When viewed in this context, the dicta from Futura cited by appellees, "[e]xtending enforcement jurisdiction to factually independent subsequent proceedings will not serve the purpose of judicial efficiency," should be disregarded. Futura, 144 F.3d at 9. Efficiency has no bearing on the purpose or scope of enforcement jurisdiction. The enforcement jurisdiction at issue in this case is distinct from ancillary jurisdiction premised on factual interdependence and is meant to ensure that a federal court will have the power to see its judgments executed, regardless of whether it would be efficient for the federal court to do so.

As the Futura court itself noted, "subsequent proceedings based upon defendant's actions occurring after the original proceeding will necessarily be factually independent from the primary proceeding." Id. at 11 (emphasis added).

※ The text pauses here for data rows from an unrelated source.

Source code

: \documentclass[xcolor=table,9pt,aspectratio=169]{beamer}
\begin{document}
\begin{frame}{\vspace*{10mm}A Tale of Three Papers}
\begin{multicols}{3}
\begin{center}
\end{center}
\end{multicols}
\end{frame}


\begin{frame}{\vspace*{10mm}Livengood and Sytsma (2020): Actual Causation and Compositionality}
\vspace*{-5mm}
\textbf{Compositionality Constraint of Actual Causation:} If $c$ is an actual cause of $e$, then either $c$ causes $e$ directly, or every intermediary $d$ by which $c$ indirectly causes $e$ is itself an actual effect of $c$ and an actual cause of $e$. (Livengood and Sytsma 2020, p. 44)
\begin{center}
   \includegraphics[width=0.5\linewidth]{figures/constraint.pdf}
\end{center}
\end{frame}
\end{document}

To determine that factual interdependence is required for enforcement jurisdiction would destroy it.

8

Appellants' complaint in the second action requests in the prayers for relief "an alternative order holding Advantix liable for the judgment" and "an order enjoining defendants from disposing of any assets until the obligations owing Plaintiffs have been adjudicated by this Court." We agree that these requests can be read to go beyond an effort to reach the assets of the judgment debtor. We do not agree, however, that the fact that appellants requested them changes the nature of the action from that of one for fraudulent conveyance. Moreover these forms of relief are not available under Connecticut statutory or common law governing fraudulent conveyance actions and could not properly be granted by the Court in any event. Pursuant to Rule 69(a) of the Federal Rules of Civil Procedure, [t]he procedure on execution, in proceedings supplementary to and in aid of a judgment, and in proceedings on and in aid of execution shall be in accordance with the practice and procedure of the state in which the district court is held, existing at the time the remedy is sought...."

Fed. R. Civ. P. 69(a) (emphasis added); see Dulce v. Dulce, 233 F.3d 143, 146 (2d Cir. 2000).

9

The parties discuss the fraudulent liens claims as identical in nature to a claim for fraudulent conveyance.

10

Appellees have recently brought to this Court's attention the fact that appellants have filed a virtually identical lawsuit against the same defendants in California state court. They argue from this that there is no policy reason for the Connecticut district court to assume jurisdiction over this case because the appellants could have filed and did file their fraudulent conveyance claims in California. This argument misses the point. We have not found that the district court has enforcement jurisdiction in this case because the plaintiffs would otherwise be denied a forum. We recognize that enforcement proceedings such as this one where the parties are not diverse may always be brought in a state court. Rather, we have held that the district court has enforcement jurisdiction in this case because no court should be powerless to enforce its own judgment when a defendant fraudulently conveys assets to avoid that judgment. The fact that the defendant conveys them to a non-diverse party should not divest a district court of enforcement jurisdiction. Such a result would encourage judgment debtors to engage in such conduct, not only to avoid payment of the judgment but also to force the winning plaintiff to pursue him to another jurisdiction.

11

Appellants in their motion to reconsider the district court's dismissal of the amended complaint, stated that "[i]n addition, the court should take Supplemental Jurisdiction of the Fraudulent Conveyance and Alter Ego actions." Nor are we persuaded that appellants' citation to Dunn v. Clarke, 8 Pet. (33 U.S.) 1, 3 (1834), in their reply brief was clear enough to find that the issue was raised.

12

As Peacock instructs, appellants could not have pursued a unified resolution of their claims on the basis of the district court's enforcement jurisdiction because appellants' alter ego and veil-piercing claims fall outside the district court's enforcement jurisdiction.